Fixing the Economy Requires Giving Power to People Who Answer to the Public
The new Biden administration has promised to repair the health of democracy and the economy. While the president pledges to reverse the erosion of democratic norms that culminated in the last, violent gasps of the Trump presidency, he has also criticized an American economy that for too long has rewarded “wealth over work.”
Repairing our democracy and rebuilding the economy go hand in hand. Democracy is not just about bowing to legitimate electoral outcomes, or civility in public life — it is also about the exercise of power in the economy. Unfortunately, the link between capitalism and democracy has been broken for more than four decades. At the root of this problem is the U.S. Federal Reserve, a government agency that stands outside of democratic politics. Forty years ago, the Fed became the most powerful institution in American economic life. Its history reveals just how much work there is to do for the new administration.

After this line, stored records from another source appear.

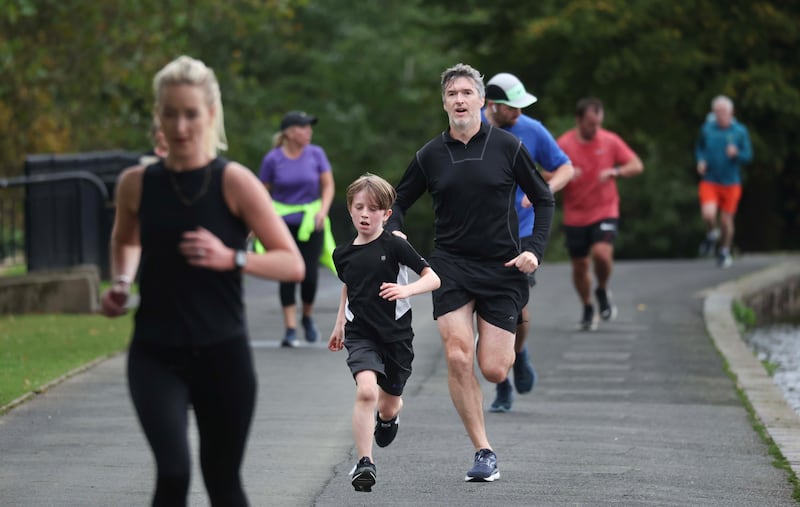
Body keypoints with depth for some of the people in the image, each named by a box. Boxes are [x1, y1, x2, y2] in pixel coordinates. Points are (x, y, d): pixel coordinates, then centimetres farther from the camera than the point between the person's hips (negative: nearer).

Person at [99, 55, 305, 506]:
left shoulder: (234, 182, -6)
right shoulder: (137, 184, 1)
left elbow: (293, 264, -7)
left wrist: (231, 259, -22)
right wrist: (121, 283, 4)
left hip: (223, 354, -1)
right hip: (156, 354, 1)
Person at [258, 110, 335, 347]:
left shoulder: (316, 154, -1)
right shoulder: (272, 159, -4)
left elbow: (328, 185, 4)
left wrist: (323, 209, -12)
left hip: (311, 222, 1)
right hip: (283, 223, -1)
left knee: (310, 274, -4)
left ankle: (307, 317, 24)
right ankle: (290, 329, -1)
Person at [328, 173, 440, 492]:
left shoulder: (394, 246, -10)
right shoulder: (343, 254, 2)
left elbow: (433, 278, -11)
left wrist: (406, 290, -28)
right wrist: (339, 326, 25)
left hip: (396, 334, -1)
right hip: (360, 334, 1)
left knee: (389, 406, 12)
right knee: (366, 389, -24)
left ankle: (388, 416, 52)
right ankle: (365, 464, -21)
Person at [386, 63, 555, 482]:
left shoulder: (507, 146, -2)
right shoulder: (430, 155, 3)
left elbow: (543, 200, 5)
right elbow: (398, 201, 15)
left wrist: (534, 249, -8)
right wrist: (393, 231, -7)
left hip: (502, 269, -1)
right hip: (451, 266, 1)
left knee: (494, 371, -5)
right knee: (458, 359, -15)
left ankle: (505, 343, 35)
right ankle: (483, 452, -4)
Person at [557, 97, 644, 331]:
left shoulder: (610, 141, -1)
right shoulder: (564, 144, -4)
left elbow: (637, 165, 2)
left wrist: (615, 172, -17)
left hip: (605, 212, -1)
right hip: (575, 215, 1)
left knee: (602, 253, -23)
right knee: (580, 265, 6)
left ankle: (602, 291, 7)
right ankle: (588, 309, 29)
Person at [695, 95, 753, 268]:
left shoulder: (740, 131, -5)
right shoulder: (707, 129, -2)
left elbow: (748, 155, 0)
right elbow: (699, 148, 14)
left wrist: (736, 154, -21)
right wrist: (701, 161, -6)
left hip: (731, 183, 0)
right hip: (709, 181, 0)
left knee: (726, 220, 6)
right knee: (708, 215, -21)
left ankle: (725, 252, 31)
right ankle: (712, 235, 15)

In 1981, Ronald Reagan was inaugurated president. In hindsight, Reagan’s victory seemed to usher in many economic trends that still shape American life, from the rise of Wall Street and Silicon Valley to increasing economic inequality.

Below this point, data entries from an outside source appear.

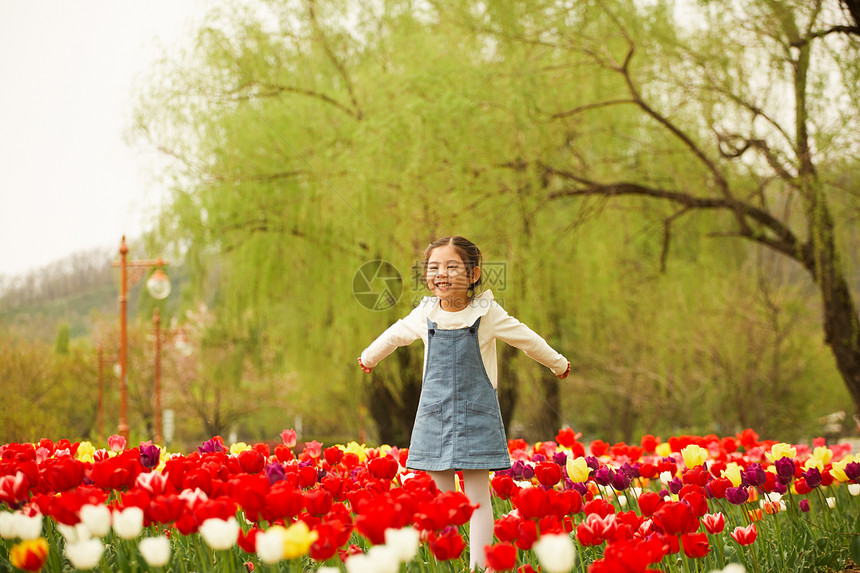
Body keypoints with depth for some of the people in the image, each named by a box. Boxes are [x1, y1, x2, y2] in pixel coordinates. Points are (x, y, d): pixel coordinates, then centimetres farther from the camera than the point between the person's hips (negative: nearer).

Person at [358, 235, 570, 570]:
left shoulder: (487, 313, -6)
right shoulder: (425, 314, 2)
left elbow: (526, 339, 9)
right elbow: (394, 336, 23)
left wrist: (557, 364, 22)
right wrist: (369, 357, 39)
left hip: (475, 414, -3)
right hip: (434, 414, 3)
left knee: (477, 498, -4)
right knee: (441, 497, 4)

But what first initiated these developments actually began months before Reagan’s inauguration: subsequent tax cuts and market deregulations. In 1979, President Jimmy Carter appointed Paul Volcker as chair of the Federal Reserve, America’s central bank.
At the time, Americans were suffering from double-digit inflation, which government had failed to tackle. Soaring inflation ate into the value of savings and wages. Many commentators, left to right, blamed the popular pressures of “democracy” — people expected too much from the economy and economic policymaking — for the crisis.
With Volcker in charge, the Fed raised interest rates to the stratosphere to stop prices from skyrocketing. But the high interest rates of the “Volcker shock” also choked off credit and enterprise, leading to a sharp recession that helped bring Reagan to office. Once there, Reagan left the Fed alone. When Volcker reduced rates in 1982, inflation had been quelled and a new economic era began.
The Volcker shock transformed patterns of capital investment. First, high interest rates compelled businesses to prioritize short-term profits over long-term investments, such as by parking cash in banks to earn profits on Volcker’s high interest rates, rather than investing in their businesses and hiring workers. This crushed manufacturing communities in the Northeast and Midwest.